= Beginning of Section =

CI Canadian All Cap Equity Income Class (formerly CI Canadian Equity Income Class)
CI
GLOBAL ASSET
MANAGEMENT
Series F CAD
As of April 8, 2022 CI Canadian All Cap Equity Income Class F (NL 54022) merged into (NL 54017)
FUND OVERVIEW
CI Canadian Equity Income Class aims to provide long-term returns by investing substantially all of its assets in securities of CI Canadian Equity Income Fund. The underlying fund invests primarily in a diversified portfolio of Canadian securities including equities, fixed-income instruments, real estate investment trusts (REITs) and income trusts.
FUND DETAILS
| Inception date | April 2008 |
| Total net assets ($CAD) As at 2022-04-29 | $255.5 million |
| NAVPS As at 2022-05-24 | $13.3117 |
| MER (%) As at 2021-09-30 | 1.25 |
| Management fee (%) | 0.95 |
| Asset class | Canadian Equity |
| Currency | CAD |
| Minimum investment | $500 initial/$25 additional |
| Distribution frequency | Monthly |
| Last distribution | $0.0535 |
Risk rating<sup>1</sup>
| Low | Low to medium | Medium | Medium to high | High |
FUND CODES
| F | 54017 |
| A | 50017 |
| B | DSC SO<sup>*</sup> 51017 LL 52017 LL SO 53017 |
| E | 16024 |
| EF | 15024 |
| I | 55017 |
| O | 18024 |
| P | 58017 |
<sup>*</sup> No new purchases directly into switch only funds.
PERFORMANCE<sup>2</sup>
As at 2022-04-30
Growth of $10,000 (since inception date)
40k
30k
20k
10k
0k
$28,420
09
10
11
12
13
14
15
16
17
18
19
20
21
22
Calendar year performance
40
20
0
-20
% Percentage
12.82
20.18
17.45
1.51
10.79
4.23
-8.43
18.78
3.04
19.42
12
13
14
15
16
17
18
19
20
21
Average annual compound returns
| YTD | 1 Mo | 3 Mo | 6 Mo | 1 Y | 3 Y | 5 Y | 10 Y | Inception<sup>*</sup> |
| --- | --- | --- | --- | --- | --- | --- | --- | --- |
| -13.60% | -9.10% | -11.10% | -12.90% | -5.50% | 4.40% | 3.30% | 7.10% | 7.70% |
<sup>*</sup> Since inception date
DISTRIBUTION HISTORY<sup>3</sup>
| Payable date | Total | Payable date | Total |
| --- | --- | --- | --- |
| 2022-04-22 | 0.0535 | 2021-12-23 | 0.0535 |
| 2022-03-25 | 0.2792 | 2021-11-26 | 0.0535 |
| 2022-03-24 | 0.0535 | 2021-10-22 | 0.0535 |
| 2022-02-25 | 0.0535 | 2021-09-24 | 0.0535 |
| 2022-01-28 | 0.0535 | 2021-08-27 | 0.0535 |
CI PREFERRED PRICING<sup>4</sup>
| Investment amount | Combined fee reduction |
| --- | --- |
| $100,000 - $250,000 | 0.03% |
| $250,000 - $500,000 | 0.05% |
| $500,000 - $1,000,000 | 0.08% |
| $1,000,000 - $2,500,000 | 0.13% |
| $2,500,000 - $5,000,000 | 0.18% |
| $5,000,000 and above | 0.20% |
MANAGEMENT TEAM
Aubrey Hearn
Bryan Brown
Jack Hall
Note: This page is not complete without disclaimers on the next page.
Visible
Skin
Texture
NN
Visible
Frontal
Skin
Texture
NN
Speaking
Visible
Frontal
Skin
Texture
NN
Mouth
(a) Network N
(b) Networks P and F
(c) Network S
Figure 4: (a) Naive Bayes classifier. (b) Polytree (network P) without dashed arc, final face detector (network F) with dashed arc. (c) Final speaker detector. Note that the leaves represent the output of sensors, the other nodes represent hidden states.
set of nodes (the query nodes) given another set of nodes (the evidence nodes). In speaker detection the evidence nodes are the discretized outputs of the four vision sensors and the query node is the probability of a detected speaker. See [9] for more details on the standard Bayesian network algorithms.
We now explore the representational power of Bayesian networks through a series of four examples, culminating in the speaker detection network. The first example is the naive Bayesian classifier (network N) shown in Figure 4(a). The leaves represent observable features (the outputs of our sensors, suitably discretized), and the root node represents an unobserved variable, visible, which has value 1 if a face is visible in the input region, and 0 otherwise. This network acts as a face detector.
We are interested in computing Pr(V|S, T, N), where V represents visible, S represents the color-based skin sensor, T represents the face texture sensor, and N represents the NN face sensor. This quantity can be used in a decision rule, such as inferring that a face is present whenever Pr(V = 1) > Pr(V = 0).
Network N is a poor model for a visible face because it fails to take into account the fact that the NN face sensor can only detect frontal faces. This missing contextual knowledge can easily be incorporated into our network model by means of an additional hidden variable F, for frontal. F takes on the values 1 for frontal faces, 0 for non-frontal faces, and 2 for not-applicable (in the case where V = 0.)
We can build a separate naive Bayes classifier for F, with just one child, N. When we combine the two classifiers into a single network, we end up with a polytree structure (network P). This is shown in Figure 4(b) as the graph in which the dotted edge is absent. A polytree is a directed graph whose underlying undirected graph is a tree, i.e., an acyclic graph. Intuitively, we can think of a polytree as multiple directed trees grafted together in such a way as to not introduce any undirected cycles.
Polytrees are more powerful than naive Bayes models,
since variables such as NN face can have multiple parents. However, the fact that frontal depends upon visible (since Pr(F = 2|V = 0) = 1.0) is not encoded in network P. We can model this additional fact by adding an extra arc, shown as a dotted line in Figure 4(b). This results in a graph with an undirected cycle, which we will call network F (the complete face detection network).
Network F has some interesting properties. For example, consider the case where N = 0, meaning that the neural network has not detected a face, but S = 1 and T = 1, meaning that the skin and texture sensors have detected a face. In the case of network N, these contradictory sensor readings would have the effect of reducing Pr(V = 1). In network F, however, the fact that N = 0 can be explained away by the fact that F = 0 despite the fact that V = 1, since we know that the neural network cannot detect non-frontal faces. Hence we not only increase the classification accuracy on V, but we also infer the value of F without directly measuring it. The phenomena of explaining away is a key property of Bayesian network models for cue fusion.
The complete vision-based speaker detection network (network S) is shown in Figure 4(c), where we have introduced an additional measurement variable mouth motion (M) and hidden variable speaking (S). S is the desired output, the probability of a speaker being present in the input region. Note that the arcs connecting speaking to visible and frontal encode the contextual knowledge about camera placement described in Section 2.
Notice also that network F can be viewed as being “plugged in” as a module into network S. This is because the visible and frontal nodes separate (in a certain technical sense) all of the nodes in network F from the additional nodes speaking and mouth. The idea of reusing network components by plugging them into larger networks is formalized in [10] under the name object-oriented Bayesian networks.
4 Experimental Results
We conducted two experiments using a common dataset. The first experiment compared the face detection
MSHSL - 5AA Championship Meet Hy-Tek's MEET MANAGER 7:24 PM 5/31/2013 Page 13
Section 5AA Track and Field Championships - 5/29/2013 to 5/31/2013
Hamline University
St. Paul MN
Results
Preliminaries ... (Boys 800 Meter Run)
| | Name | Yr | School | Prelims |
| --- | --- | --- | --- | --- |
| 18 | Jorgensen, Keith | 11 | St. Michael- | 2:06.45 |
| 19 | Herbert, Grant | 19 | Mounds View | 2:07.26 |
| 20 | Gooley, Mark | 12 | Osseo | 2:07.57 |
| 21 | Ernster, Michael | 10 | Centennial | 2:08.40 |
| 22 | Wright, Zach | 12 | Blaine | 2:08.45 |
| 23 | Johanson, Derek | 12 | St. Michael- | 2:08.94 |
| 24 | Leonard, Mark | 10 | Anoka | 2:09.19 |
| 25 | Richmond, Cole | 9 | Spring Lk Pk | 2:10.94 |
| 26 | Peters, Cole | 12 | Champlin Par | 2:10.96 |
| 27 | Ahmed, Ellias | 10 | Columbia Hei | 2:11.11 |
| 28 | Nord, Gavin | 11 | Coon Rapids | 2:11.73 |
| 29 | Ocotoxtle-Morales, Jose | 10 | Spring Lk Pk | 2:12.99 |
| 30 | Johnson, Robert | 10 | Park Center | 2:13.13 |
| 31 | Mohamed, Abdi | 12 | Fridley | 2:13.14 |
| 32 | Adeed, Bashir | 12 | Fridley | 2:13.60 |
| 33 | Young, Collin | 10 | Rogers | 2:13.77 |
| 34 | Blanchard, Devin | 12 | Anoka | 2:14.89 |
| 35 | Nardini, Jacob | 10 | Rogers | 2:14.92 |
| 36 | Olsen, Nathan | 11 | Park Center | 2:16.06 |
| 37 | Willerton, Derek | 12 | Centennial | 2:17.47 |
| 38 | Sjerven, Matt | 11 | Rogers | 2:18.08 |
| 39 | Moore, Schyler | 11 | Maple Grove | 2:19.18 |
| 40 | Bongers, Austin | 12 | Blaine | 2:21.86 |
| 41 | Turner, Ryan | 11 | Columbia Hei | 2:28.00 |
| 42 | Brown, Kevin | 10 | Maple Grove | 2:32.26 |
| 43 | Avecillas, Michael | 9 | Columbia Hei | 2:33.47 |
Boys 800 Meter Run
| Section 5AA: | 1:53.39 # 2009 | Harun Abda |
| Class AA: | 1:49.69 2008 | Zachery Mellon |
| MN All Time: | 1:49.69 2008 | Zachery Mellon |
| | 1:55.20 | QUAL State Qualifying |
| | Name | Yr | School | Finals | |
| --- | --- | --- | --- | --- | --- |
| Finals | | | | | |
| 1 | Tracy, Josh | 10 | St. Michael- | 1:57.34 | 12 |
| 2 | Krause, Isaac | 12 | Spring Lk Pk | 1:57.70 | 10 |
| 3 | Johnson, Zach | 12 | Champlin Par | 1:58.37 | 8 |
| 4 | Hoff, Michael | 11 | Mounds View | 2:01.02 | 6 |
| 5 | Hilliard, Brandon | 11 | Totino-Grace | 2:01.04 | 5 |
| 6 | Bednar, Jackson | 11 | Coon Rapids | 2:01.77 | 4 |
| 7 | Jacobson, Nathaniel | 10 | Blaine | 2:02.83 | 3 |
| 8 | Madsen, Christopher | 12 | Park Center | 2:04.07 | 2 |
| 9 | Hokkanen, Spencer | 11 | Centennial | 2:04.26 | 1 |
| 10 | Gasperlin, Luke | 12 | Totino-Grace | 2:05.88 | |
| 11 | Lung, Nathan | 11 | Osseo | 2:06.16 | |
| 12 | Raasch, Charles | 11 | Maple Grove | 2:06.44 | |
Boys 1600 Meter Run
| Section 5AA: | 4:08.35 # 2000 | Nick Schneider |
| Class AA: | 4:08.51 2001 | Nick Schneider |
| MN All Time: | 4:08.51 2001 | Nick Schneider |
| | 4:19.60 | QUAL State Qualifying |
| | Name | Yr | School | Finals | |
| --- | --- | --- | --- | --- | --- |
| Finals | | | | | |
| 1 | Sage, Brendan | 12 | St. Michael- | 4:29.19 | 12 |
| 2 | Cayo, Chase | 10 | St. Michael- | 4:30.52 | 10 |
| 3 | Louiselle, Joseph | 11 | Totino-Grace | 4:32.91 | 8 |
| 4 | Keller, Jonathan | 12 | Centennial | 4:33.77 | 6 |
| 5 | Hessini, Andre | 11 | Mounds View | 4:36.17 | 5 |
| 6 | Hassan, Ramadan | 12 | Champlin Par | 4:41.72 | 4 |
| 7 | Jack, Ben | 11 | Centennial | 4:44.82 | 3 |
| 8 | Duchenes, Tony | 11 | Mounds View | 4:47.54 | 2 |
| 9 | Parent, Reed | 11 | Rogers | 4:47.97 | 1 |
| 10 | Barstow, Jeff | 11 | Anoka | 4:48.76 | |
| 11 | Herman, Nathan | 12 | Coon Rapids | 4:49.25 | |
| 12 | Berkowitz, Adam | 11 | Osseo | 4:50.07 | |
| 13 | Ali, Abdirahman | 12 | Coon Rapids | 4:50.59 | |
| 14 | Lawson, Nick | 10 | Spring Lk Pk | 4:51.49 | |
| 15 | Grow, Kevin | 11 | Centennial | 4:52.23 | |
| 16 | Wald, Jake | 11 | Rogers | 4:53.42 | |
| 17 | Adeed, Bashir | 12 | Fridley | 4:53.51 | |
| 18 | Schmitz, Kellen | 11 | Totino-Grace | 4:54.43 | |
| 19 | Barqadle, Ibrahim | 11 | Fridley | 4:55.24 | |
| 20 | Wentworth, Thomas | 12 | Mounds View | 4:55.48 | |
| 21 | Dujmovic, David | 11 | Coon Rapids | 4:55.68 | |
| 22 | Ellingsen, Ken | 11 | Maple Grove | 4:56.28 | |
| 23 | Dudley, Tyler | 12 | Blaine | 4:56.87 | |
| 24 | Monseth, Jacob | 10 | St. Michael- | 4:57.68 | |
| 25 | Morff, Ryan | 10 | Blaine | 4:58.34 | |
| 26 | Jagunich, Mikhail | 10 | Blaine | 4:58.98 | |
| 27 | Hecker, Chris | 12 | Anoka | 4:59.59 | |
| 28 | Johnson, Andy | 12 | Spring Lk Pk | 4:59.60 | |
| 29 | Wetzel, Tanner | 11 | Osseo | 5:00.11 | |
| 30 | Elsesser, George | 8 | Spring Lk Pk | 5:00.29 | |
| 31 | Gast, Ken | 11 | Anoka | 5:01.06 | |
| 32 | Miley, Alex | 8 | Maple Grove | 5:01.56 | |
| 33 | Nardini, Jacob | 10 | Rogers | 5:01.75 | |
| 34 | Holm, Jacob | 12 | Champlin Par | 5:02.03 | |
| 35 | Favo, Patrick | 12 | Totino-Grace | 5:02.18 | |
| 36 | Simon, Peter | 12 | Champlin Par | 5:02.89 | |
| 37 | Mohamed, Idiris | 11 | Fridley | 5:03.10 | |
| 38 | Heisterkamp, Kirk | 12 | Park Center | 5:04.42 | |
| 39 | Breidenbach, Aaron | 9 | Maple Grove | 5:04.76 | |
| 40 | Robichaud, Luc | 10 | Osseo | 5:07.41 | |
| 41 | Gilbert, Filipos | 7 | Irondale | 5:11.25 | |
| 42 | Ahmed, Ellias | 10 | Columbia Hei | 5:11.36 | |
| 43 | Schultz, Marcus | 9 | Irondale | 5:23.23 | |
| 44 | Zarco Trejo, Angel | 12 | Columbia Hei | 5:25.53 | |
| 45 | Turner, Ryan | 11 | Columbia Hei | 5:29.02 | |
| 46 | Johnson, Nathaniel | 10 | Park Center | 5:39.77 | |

= End of Section =

◆ EXERCISE DETAILS
Each line of the records that holds the word "Nardini" should be copied out.

◆ RESULT FOR THIS TASK
| 35 | Nardini, Jacob | 10 | Rogers | 2:14.92 |
| 33 | Nardini, Jacob | 10 | Rogers | 5:01.75 | |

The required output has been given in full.